Thursday, October 24, 2013

OzHR #9 - Change is a dirty word - isn’t it? Or is it?

This week’s Tweet Chat has been shaped around the ideas of Daniel Newman, a US based C-level executive and entrepreneur. The article from which creative license has been taken, Talent and Transformation: a Delicate Balance, was published recently at www.talentculture.com

On Thursday 30 October, guest facilitator Vanessa Wiltshire, Founder & Director of the HR Talent Community will look at the nature of change and the way it is conceptualised and executed in your workplace. To add a little curve ball, Vanessa will also encourage you to contemplate the changes that have occurred around the nature, scale and speed of change in the last 5-10 years. Sound confusing? It’s really not!

Daniel Newman a Talent Culture contributor recently commented: “Change. It’s not what it used to be.” Change is happening faster than ever before. “It wasn’t so long ago that businesses ran with modest, almost unnoticeable change, year after year”.
Greg Satell has elaborated on this concept, indicating that “in the industrial age, a company’s business model didn’t change much. The way a firm would create, deliver and capture value could stay fairly constant for generations. The practice of management was mostly focused on execution." Oh, how the mighty have fallen. Today, if you’re not in a state of continuous innovation, you may as well be dead. International thought leader Clayton Christensen has a similar viewpoint, and a big warning for big business: “with the onset of the digital / information economy even the best run company can now be disrupted.www.claytonchristensen.com.

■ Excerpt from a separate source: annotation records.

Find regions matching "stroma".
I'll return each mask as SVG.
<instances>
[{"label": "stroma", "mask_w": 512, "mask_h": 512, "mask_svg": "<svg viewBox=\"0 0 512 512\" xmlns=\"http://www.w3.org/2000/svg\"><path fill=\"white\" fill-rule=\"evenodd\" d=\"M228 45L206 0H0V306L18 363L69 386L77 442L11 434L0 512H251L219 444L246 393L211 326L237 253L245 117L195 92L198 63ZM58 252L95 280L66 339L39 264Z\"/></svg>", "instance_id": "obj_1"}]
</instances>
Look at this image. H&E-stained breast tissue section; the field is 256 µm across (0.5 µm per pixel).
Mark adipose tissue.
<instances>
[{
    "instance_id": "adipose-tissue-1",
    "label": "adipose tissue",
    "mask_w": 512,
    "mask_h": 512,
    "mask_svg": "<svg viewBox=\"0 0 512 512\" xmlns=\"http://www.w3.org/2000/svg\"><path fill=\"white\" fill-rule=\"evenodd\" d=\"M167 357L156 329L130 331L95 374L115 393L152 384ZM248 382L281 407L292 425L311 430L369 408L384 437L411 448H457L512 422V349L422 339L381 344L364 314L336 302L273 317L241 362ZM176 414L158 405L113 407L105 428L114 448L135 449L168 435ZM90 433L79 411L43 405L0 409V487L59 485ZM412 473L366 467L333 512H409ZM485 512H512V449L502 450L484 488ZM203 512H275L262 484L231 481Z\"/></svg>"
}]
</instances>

According to Heidi Grant and countless others (ask around), people have never and don’t like change. A study conducted by the University of Arkansas in 2010 revealed that not only do people fear change, they genuinely believe (usually unconsciously) that when they’ve been doing something a particular way for some time, it must be good. Even if it’s not good for them. And the longer they’ve been doing things in a particular way the better it is. So, change isn't simply about embracing the unknown -- it's about giving up something old (and therefore good) for something new (and therefore not good).

The chat will be Thursday 30 October starting at 7pm AEDT. Now we're in daylight savings time, find your city (or corresponding time zone) below, for the starting time:

7pm - Sydney, Canberra, Hobart, Melbourne (AEDT)
6:30pm - Adelaide (ACDT)
6:00pm - Brisbane (AEST)
5:30pm - Darwin (ACST)
4:00pm - Perth (AWST)

Just make sure to pop a #OzHR in your tweet so we can see it, and be sure to invite others along for the ride!

The questions are:

1. Has the nature, scale and speed of change, changed in the past 2 years? The past five? Ten?

2. What kinds of changes will there be in change + transformation programs over next 3-5 years? Next 10? What will the impact be?

3. Are we trending toward workplaces that are constantly fluid or are we already there? Will some industries be more prone - or is it all?

4. Does change always mean “losing” an old state before a “new” state is gained? What does “resistance” mean to you? Will attitudes change?